The Tucson Bird Alliance conducts regular bird counts on the Arizona side of the San Pedro River Basin, while monitoring efforts in northern Mexico have focused on the larger grasslands in the neighboring state of Chihuahua. Today, Chihuahua is seeing industrial agricultural conversion similar to that which transformed U.S. prairies a century ago. “Kilometer-square fields of alfalfa and grains,” Harrity said. “That leaves no room for sparrows.”

“Grasslands in the U.S. have been disappearing for a long time because of agricultural conversion, human (sprawl) and energy development.”

He and others realized that the smaller, ranching-dominated grasslands of Sonora could soon play a much greater role in sustaining grassland bird populations.

Siqueiros parked the truck, and, guided by a map on Harrity’s phone, they walked in silence, the yellow bunchgrass brushing their calves just enough to startle the birds. This was deliberate, Harrity said: “In the winter, birds aren’t perching or performing; to see them, you almost have to make them fly.”

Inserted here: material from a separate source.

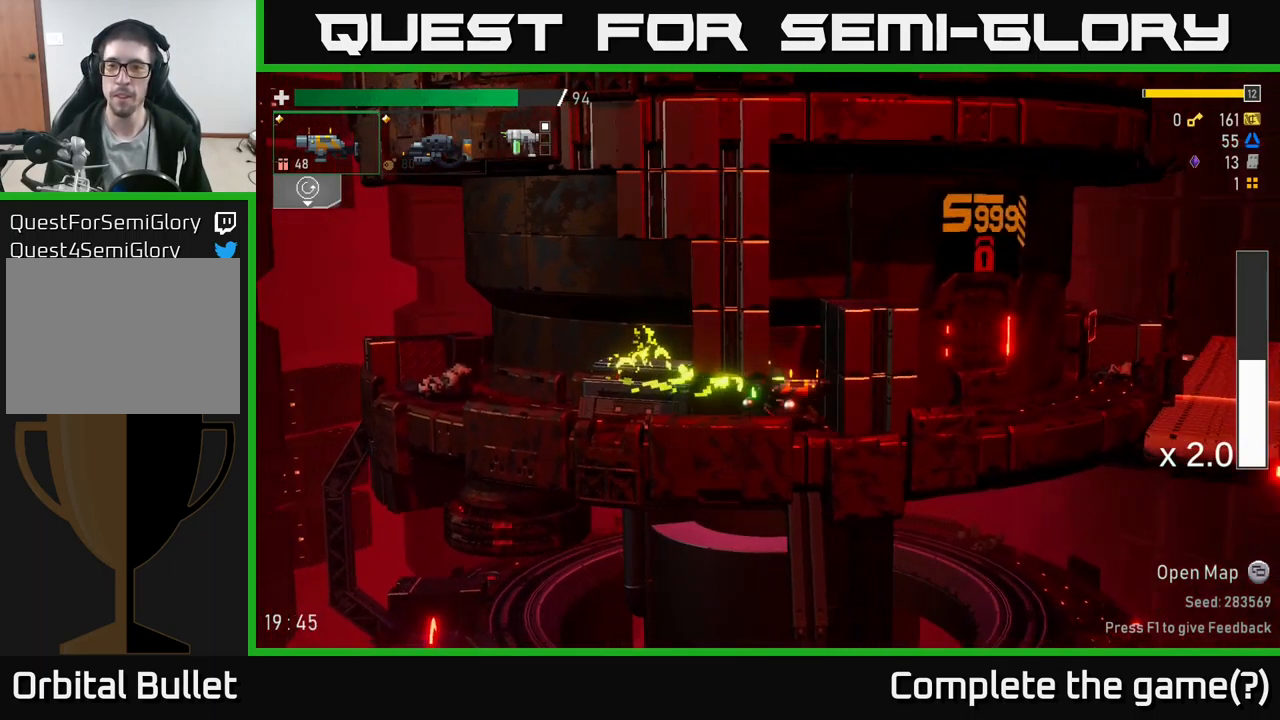
{"buttons": [], "left_stick": "right", "right_stick": "center", "events": [[117, "A", "up"], [167, "A", "down"], [300, "X", "down"], [350, "A", "up"], [500, "X", "up"]]}
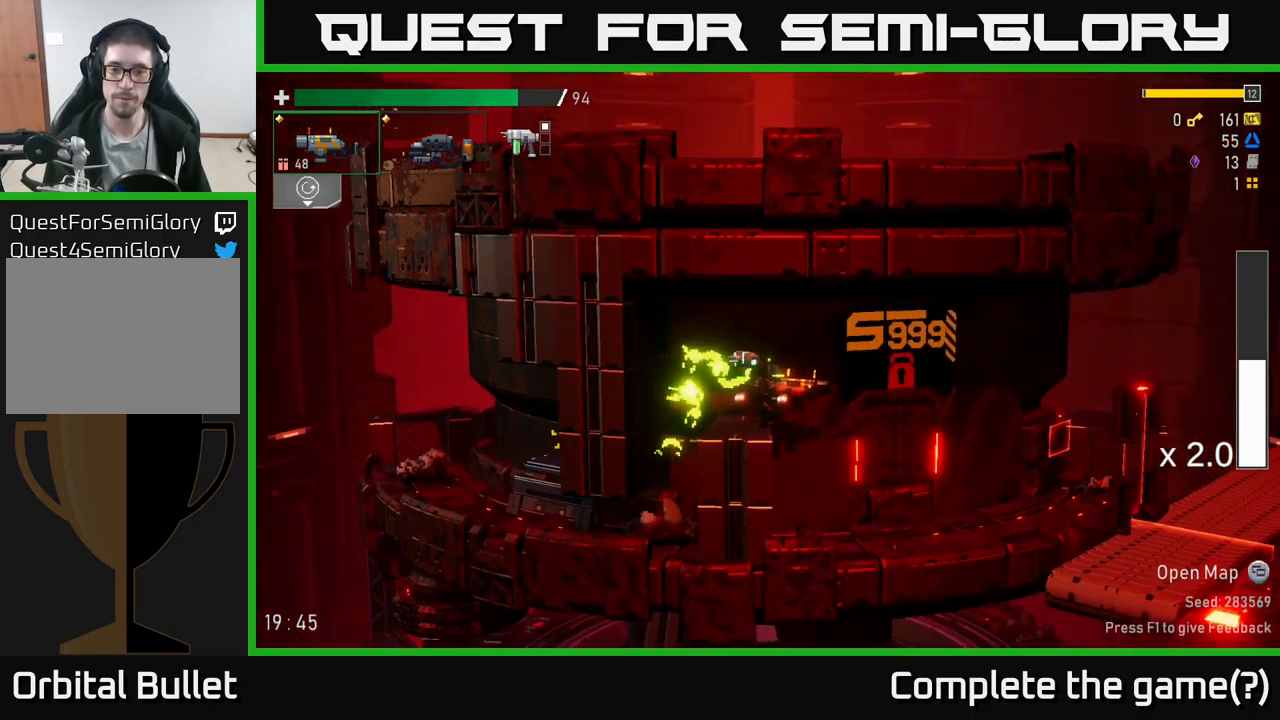
{"buttons": [], "left_stick": "center", "right_stick": "center", "events": [[133, "left_stick", "center"], [250, "SELECT", "down"], [417, "SELECT", "up"]]}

Sky Island Alliance team members Miguel Enríquez Galaz, Zach Palma, Mónica Montaño Montaño and Eamon Harrity at a grassland restoration site. Credit: Courtesy of Sky Island Alliance

Many grassland birds are brown and white, making the different species hard to distinguish. That morning, the most frequently seen birds were chipping sparrows. Siqueiros and Harrity also identified bluebirds; loggerhead shrikes, which have white bellies and black masks; ladder-backed woodpeckers, whose black backs are spotted with lines of white dots; and phainopeplas — “goth cardinals,” as some birders call them, citing their black plumage and pointed crests. There was also a northern harrier, a raptor with a long striped tail. In heavily grazed areas, however, they saw only alondras or horned larks, which have black feathers that stick up from their heads. “But it’s also beneficial to monitor in areas that aren’t as good, to get the data,” said Harrity.

On the way back, they counted grass species instead of birds: blue grama (called navajilla) and side-oats grama (banderita), Lehman’s lovegrass, three-aw and several species of muhly.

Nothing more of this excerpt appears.